--- Verilen Metin ---
┄┄┄┄┄┄┄┄┄┄

Antalya’nın Kumluca ilçesinde domates, biber ve diğer sebzelerdeki masrafları karşılayamayan çiftçi halk arasında ’Ejder meyvesi’ olarak bilinen Pitaya meyvesine yöneldi. 1 yıl sonunda ürün almaya başlayan üretici tanesini 10 TL ile 15 TL arasında satıyor. Pitaya, hayvansal ve solucan gübresi gibi organik gübrelerle yetiştirilebiliyor, çok sık gübreleme istemiyor, kaktüs türü olduğu için de aşırı suyu sevmiyor.
Kumluca ilçesinin Beykonak Mahallesi’nde örtü altı sebze üreticiliği yapan Bilal Bayram, bir yıl önce serasındaki domates, biber, patlıcan ve salatalıkları sökerek yerine ejder ’Pitaya’ bitkisi ekti. Üretici Bilal Bayram, 1,5 dönümlük serasına bir yıl önce ektiği bin adet ’Pitaya’ bitkileri meyve vermeye başladı. Yaklaşık 1 ay önce ilk meyveleri almaya başlayan Bilal Bayram meyvelerin tanesini 10 ila 15 TL arasında satıyor.

┄┄┄┄┄┄┄┄┄┄

--- Veri Listesi ---
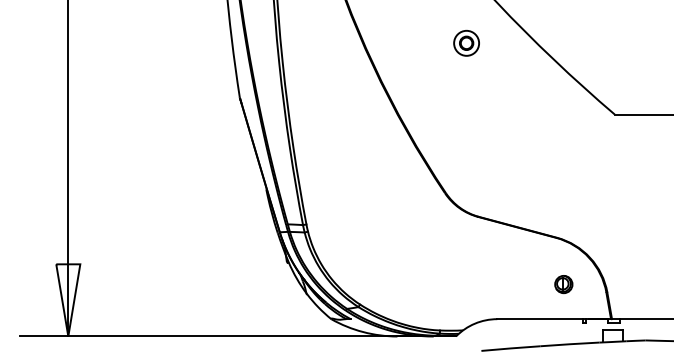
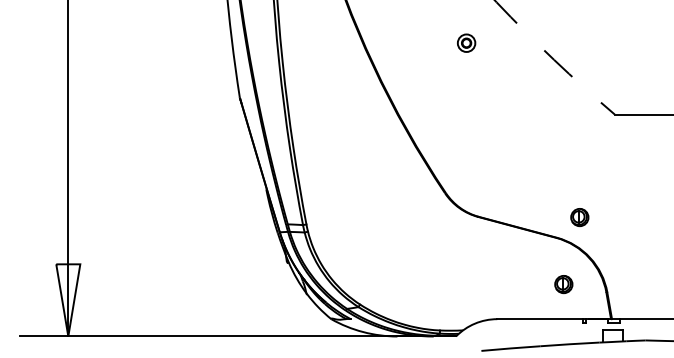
part at (466, 42) size: 27x28 px -> 20x20 px
arc at (553, 59): solid -> dashed
part at (579, 217): none -> present
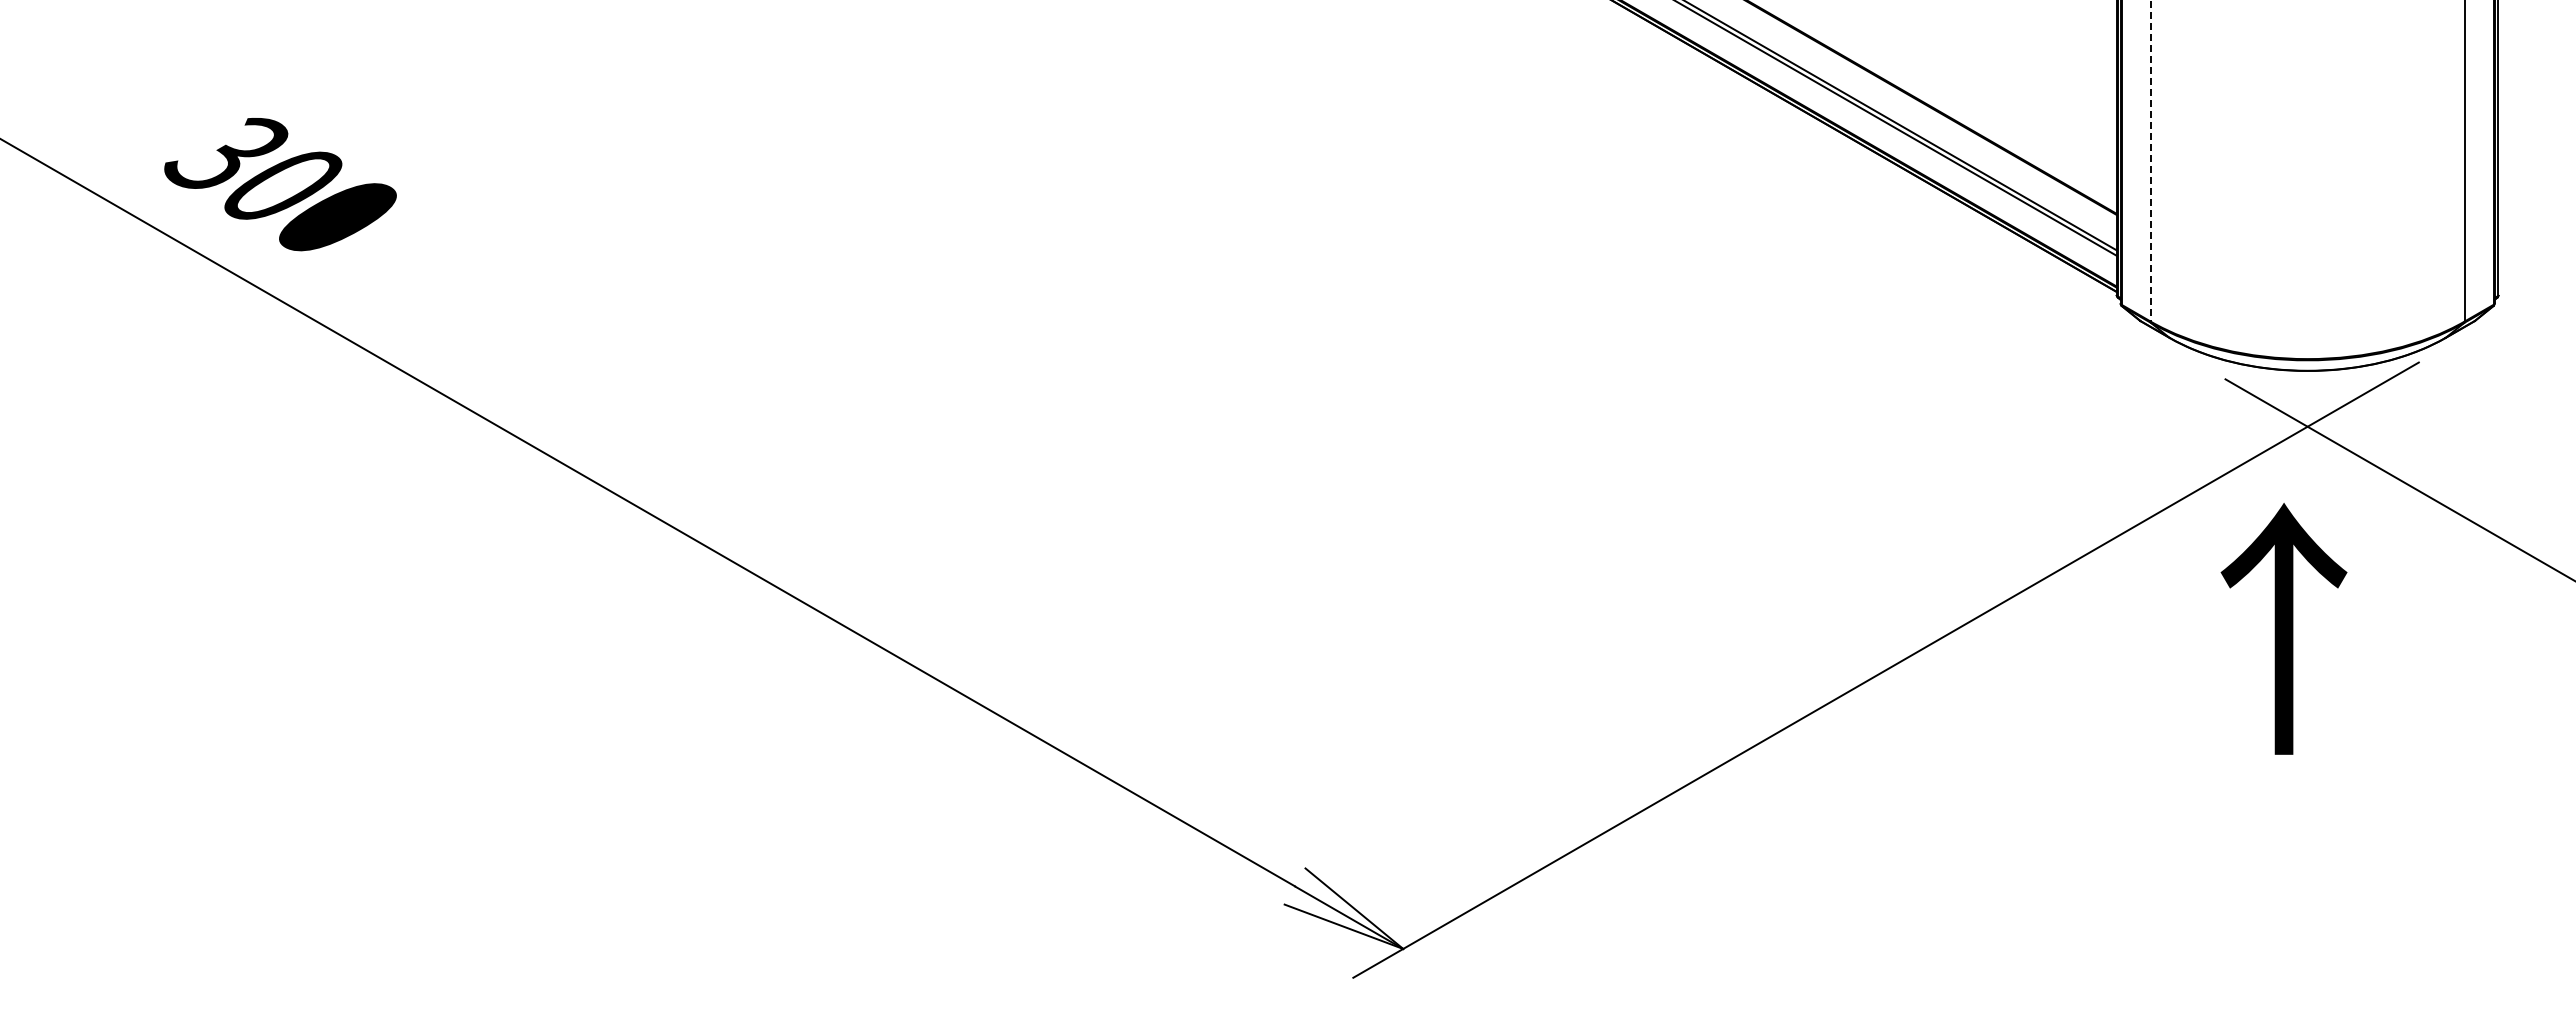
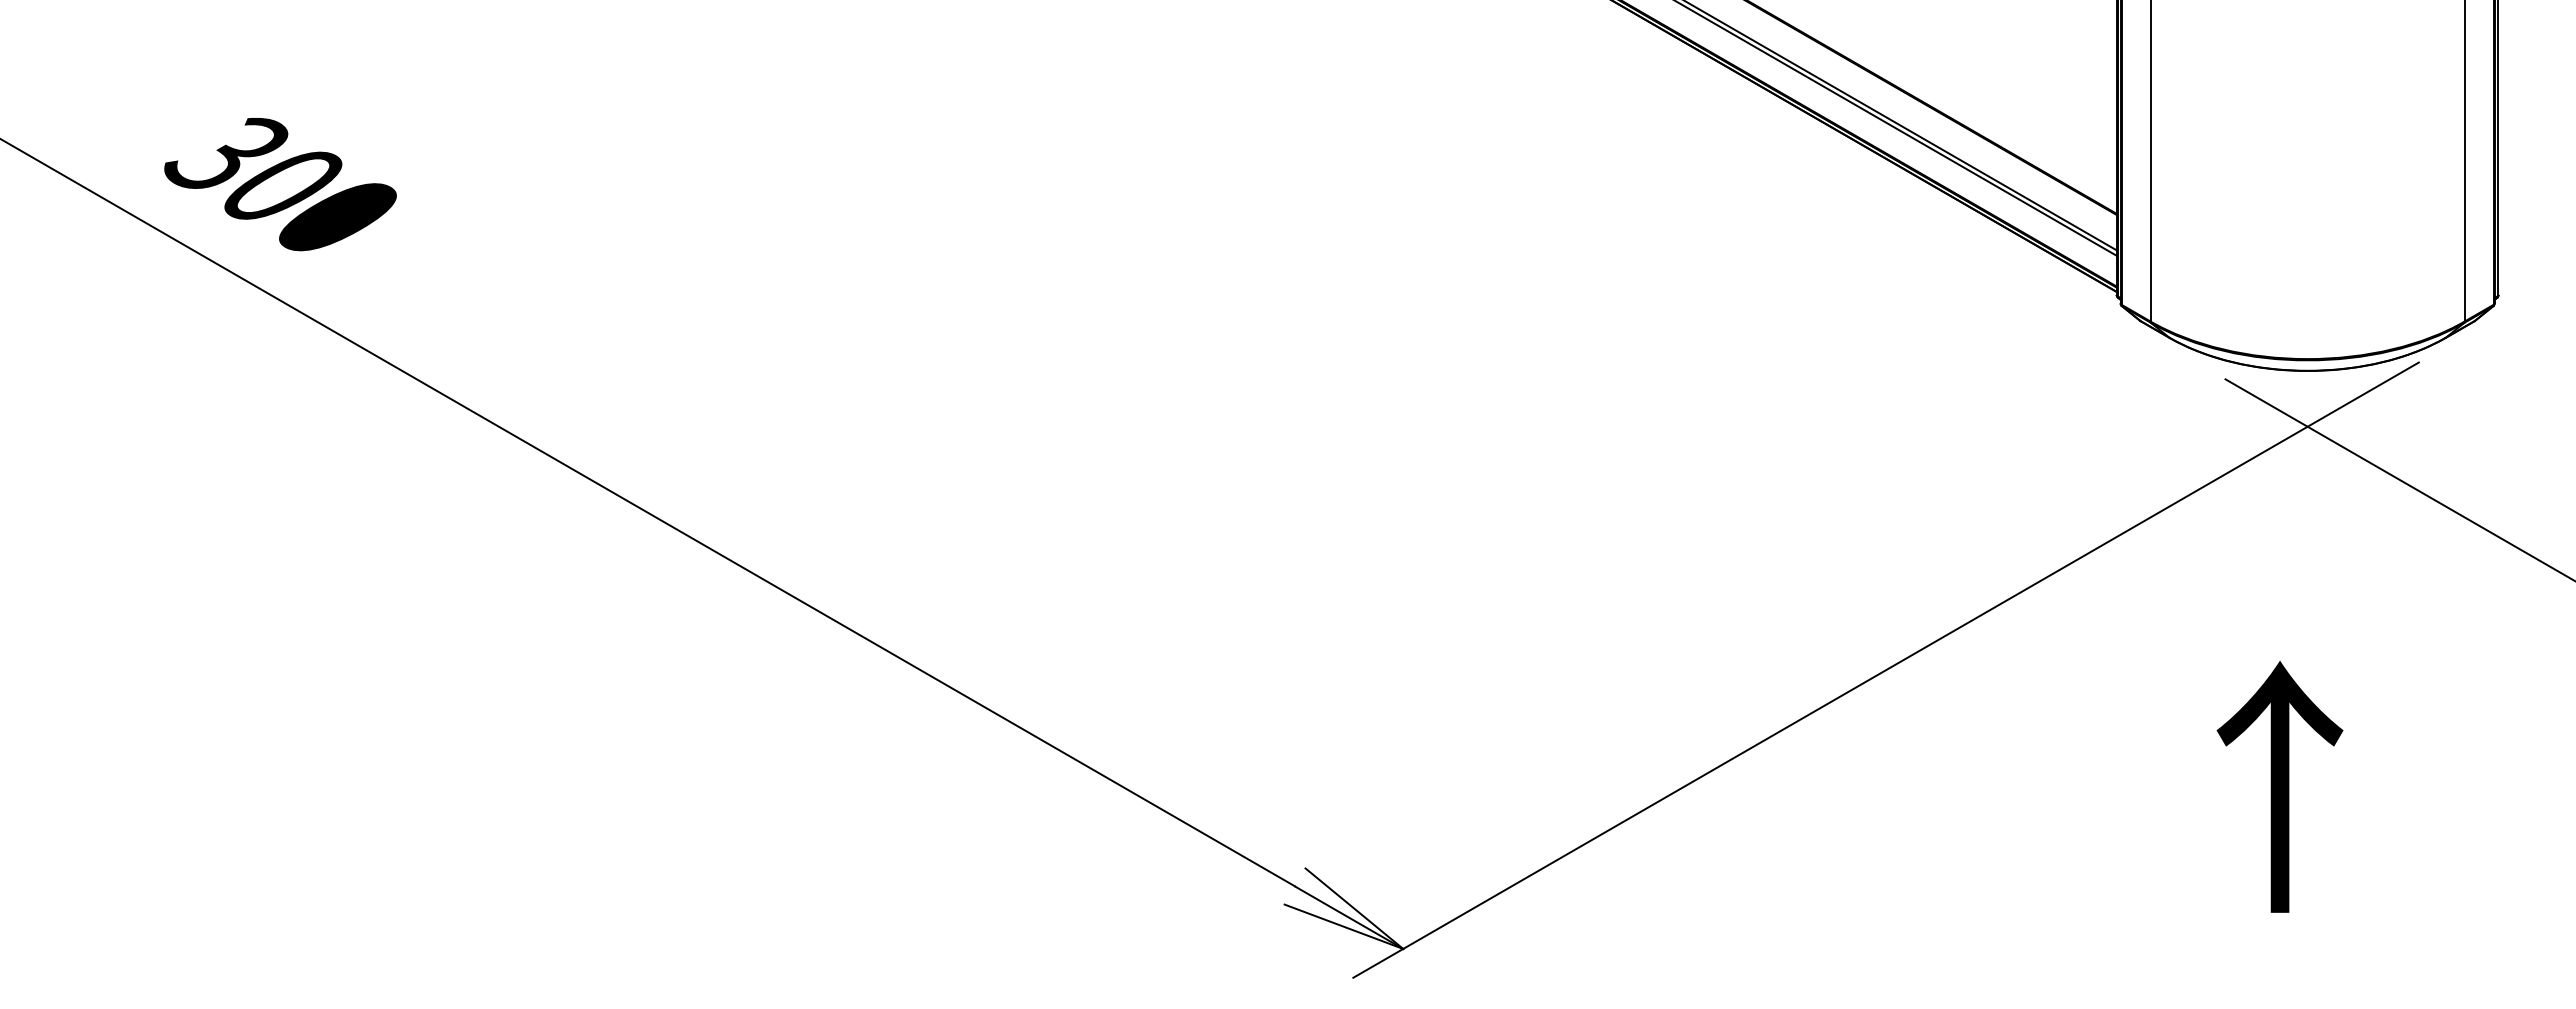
line at (2150, 161): dashed -> solid
text at (2283, 628) position: (2283, 628) -> (2279, 786)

┄┄┄┄┄┄┄┄┄┄

--- Yapılacak Görev ---
Ejder meyvesi üretimini anlatan metne göre Bilal Bayram bir yıl önce serasına kaç adet Pitaya bitkisi ekmiştir, lütfen belirtin.

--- Çözümlü Yanıt ---
Bin adet Pitaya bitkisi ekmiştir.